Total NPLs, which are loans that have not been serviced for over three months, fell from $14.6 billion at the end of June 2009 to $14.2 billion at the end of September — a 2.4 per cent reduction — according to the latest prudential indicators released by the Bank of Jamaica (BOJ).
On the other hand, total loans in the financial system fell from $352.7 billion to $350.4 billion over the periods under review — a decline of 0.6 per cent.
This is the first time that financial institutions have seen an ease on bad debt since NPL growth started to accelerate in the June quarter of 2008, but the reduction was seen largely on mortgages held by building societies while commercial banks saw an increase in NPLs coupled with a larger reduction in outstanding loans.
Commercial banks’ NPLs grew by $48 million to $9.41 billion over the three-month period but gross loans dropped by $2.1 billion to $257.2 billion.
The banks did, however, increase their provision for loan losses to $8.8 billion, which increases its coverage of NPLs from 91.1 per cent to 94 per cent.
All commercial banks, excepting Pan Caribbean Bank (PCB), saw their loan portfolios shrink with FirstCaribbean International Bank Jamaica (FCIBJ) seeing the largest decline — a $1.2-billion drop to $27.9 billion over the three months to September 30, 2009.
That decline was followed by National Commercial Bank (NCB) and RBTT which saw their loan portfolios decline by $468 million and $429 million respectively.
Even though FCIBJ saw the largest decline in its loan portfolio, NCB made the biggest upward adjustment to provisions for loan losses — $141 million to $2.4 billion.
FCIBJ increased its provision by $74 million, followed by Bank of Nova Scotia, with its $45-million increase.
BOJ’s data didn’t show how each individual bank performed in terms of NPLs.
However, the BOJ figures showed that RBTT went deeper into its loss position, which it entered in the June quarter.
RBTT Jamaica had racked up a $600-million loss during the June quarter as a result of “the current economic slowdown has had a negative impact on a number of sectors within the Jamaican economy, and a number of our clients,” according to the bank.
According to the Assets and Liabilities of Commercial Banks, as at 30 June 2009 released by BOJ, RBTT had unappropriated loss of $593 million compared to unappropriated profit of $124 million at end of March 2009.

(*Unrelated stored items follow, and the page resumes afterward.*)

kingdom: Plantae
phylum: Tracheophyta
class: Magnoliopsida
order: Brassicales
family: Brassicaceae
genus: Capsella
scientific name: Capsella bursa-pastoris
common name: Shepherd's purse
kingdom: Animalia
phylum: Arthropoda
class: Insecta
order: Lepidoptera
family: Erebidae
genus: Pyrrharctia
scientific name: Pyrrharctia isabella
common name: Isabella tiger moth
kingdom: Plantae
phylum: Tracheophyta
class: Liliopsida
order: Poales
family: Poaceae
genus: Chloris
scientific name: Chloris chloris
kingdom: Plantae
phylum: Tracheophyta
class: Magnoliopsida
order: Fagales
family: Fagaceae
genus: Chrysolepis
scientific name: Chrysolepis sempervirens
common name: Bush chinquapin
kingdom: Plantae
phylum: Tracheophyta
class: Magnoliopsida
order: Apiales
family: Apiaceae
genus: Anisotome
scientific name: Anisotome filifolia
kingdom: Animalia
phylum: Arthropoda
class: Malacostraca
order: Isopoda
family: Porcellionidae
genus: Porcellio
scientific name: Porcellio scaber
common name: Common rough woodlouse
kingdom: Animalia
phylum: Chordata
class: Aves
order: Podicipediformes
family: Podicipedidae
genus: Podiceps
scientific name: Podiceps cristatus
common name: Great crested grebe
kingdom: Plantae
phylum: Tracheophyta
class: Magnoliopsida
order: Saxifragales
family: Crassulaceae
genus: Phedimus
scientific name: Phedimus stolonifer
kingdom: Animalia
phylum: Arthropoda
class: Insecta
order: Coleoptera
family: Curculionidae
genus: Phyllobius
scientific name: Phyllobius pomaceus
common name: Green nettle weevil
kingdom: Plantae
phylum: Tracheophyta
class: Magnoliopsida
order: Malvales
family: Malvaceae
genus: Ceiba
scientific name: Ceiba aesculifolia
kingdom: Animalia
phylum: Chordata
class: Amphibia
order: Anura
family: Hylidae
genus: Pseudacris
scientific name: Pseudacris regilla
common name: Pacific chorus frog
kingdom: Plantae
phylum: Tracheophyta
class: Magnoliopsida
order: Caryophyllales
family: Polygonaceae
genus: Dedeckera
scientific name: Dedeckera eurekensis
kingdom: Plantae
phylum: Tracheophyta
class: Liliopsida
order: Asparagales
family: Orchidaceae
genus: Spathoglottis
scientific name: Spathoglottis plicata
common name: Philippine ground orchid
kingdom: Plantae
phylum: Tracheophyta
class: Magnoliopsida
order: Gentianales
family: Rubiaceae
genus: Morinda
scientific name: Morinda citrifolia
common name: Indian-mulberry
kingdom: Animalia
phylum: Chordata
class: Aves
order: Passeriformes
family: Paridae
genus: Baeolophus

Then, RBTT increased its provision for loan loss from $972 million at the end of March to $1.85 billion at the end of June, increasing the proportion provision for loan loss to total loans from 2.5 per cent to 4.9 per cent — the highest ratio among commercial banks at the end of June.
The latest BOJ shows RBTT with unappropriated losses of $673 million, or $81 million deeper in the red three months later.
First Global Bank (FGB), which incurred $1.77 billion in trading losses from “unauthorised and undisclosed trading activity”, was the only other bank to have unappropriated losses at the end of the September 2009 quarter.
FGB expensed $302 million of the trading loss during the review quarter and the remainder during prior periods.
The BOJ figures show the bank having unappropriated losses of $87 million and prior years’ deficit of $221 million, a turnaround from the $251 million in unappropriated profit and zero deficit/earnings for prior years reported by the central bank for end June 2009.